Business

Shares in carrier soar to record high

SHARES in easyJet soared to a record high yesterday as the budget airline said annual profits will smash City forecasts with a surge of up to 50 per cent. The Luton-based carrier defied concerns the recent heatwave will hit last-minute getaways by saying almost three-quarter of its summer seats are booked. EasyJet - which is Northern Ireland's largest airline, operating 23 direct routes from Belfast International - said rising passenger numbers and strong third-quarter revenues will mean pre-tax profits of up to £480 million for the year to the end of September - compared with £317m a year earlier. Revenues for its third quarter to the end of June surged 10.5 per cent to £1.14 billion and passenger numbers increased 2.6 per cent to 16.4m. Revenues per seat grew by 6.1 per cent at constant currency to £61.44. Analysts at Numis Securities had expected annual profits of about £440m and third-quarter revenues of £1.12m. EasyJet's shares stumbled on Tuesday after analysts at HSBC downgraded the carrier on worries the recent heatwave would cut demand for impromptu foreign holidays, cutting its profit forecast to £433m. "We think demand for holiday flights will be melting as fast the ice-creams on Clacton beach in the current heatwave," HSBC analysts said in a note.

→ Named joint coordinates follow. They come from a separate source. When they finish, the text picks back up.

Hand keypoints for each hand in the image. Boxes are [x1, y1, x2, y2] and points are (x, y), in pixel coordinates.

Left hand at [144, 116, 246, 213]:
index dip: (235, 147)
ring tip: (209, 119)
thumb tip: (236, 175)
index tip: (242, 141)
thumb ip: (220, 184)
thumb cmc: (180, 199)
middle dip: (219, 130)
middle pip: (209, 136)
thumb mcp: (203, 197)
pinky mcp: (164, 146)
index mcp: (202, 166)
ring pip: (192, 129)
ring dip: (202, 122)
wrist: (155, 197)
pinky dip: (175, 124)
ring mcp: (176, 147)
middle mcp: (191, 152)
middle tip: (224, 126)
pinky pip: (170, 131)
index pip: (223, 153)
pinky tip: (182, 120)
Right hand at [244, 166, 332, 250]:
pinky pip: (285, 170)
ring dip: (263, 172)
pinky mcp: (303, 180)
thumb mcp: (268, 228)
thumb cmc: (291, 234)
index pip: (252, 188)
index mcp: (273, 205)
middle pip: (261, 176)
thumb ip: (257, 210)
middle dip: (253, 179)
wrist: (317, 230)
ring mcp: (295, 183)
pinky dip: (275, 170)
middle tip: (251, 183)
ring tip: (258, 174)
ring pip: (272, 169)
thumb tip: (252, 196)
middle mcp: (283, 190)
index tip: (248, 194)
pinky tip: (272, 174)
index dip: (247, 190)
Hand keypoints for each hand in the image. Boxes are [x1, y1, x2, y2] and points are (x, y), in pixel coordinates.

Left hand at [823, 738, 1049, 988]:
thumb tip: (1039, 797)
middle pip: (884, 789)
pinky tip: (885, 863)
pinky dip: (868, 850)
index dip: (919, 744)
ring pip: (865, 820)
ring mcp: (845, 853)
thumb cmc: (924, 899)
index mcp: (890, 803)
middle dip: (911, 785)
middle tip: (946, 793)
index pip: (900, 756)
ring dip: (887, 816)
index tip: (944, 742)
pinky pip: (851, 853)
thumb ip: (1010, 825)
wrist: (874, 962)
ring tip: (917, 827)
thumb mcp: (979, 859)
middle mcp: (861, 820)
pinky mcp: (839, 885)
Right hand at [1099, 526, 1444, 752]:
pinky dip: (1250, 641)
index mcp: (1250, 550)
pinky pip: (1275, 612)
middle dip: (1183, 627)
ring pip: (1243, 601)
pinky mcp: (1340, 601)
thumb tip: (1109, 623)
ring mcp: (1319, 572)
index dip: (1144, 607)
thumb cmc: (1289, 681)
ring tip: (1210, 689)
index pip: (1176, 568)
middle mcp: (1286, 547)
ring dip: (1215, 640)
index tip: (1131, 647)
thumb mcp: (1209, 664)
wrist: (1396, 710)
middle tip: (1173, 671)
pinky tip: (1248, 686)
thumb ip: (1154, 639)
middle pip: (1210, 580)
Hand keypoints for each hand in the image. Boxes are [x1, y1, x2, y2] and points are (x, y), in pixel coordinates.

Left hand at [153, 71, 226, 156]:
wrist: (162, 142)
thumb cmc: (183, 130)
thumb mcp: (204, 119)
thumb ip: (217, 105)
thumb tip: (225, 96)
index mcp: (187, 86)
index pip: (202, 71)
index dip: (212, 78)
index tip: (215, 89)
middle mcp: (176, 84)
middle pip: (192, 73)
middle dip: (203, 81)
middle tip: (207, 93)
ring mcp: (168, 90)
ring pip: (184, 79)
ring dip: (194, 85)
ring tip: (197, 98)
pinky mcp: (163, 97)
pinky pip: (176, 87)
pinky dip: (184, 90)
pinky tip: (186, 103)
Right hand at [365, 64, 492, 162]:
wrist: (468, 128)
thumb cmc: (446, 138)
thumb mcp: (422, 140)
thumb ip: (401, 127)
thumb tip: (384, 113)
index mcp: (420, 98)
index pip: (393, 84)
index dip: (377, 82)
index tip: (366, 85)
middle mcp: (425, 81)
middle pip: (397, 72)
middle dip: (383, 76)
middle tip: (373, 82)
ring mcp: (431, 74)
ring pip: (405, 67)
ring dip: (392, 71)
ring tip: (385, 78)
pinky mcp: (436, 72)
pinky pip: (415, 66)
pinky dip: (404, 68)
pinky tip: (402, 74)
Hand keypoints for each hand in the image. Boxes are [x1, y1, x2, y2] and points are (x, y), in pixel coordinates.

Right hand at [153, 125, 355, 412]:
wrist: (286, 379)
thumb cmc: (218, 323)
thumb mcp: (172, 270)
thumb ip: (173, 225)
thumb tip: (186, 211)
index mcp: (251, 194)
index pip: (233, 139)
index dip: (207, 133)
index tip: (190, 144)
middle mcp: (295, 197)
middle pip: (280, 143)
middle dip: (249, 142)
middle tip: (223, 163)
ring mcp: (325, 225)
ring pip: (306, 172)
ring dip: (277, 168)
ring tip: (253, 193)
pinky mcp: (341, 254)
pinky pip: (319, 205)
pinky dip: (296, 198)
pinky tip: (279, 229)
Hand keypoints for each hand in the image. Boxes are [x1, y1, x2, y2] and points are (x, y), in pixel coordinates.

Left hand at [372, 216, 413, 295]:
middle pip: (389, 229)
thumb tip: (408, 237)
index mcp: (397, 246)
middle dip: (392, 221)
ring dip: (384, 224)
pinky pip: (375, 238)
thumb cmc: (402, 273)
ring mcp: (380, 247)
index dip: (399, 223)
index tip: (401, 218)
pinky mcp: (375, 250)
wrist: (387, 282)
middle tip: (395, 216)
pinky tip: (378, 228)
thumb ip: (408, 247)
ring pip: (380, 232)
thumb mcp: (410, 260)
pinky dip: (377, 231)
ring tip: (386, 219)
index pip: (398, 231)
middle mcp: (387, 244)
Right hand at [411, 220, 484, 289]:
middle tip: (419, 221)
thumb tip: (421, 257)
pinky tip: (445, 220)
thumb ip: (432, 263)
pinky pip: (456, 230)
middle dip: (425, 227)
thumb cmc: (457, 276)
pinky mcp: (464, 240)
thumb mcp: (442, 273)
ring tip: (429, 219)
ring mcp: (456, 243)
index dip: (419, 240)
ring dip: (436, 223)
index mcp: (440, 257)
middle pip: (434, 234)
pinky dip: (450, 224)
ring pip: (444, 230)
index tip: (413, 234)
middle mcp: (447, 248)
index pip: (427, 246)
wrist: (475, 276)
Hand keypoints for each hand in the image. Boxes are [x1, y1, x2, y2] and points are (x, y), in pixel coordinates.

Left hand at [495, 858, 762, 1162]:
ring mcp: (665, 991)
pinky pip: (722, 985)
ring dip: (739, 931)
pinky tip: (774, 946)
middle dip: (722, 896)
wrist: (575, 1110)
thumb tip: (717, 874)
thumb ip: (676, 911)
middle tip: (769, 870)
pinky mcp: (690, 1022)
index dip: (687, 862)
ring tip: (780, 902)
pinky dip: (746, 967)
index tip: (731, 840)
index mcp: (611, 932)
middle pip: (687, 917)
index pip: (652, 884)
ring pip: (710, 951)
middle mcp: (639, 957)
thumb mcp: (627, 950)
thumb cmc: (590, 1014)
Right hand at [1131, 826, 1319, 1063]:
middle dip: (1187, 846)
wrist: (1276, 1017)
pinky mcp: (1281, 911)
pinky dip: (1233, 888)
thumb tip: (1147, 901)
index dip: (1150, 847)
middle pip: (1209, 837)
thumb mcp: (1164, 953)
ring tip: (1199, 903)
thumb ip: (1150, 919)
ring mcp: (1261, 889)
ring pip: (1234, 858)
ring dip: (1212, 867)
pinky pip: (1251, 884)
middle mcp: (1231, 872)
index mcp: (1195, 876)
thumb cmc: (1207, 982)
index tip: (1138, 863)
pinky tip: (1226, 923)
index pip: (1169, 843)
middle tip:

EasyJet chief executive Carolyn McCall said 73 per cent of its seats are now booked for its peak April to September period and annual profits will be between £450m and £480m unless it hits significant disruption. "EasyJet has delivered a strong performance in the third quarter in a benign capacity environment," she said. Shares in the airline touched a high of 1449p in early trading - the highest level since its stock market flotation in 2000. Easyjet's shares have continued climbing since its promotion to the FTSE 100 in March.

However, the airline's load factor - a measure of how full its planes are - dipped to 88.2 per cent from 89.1 per cent a year earlier after Easter fell a week earlier on March 31. Higher airport charges and disruption from strikes and deicing helped push costs 4.5 per cent higher at constant currency.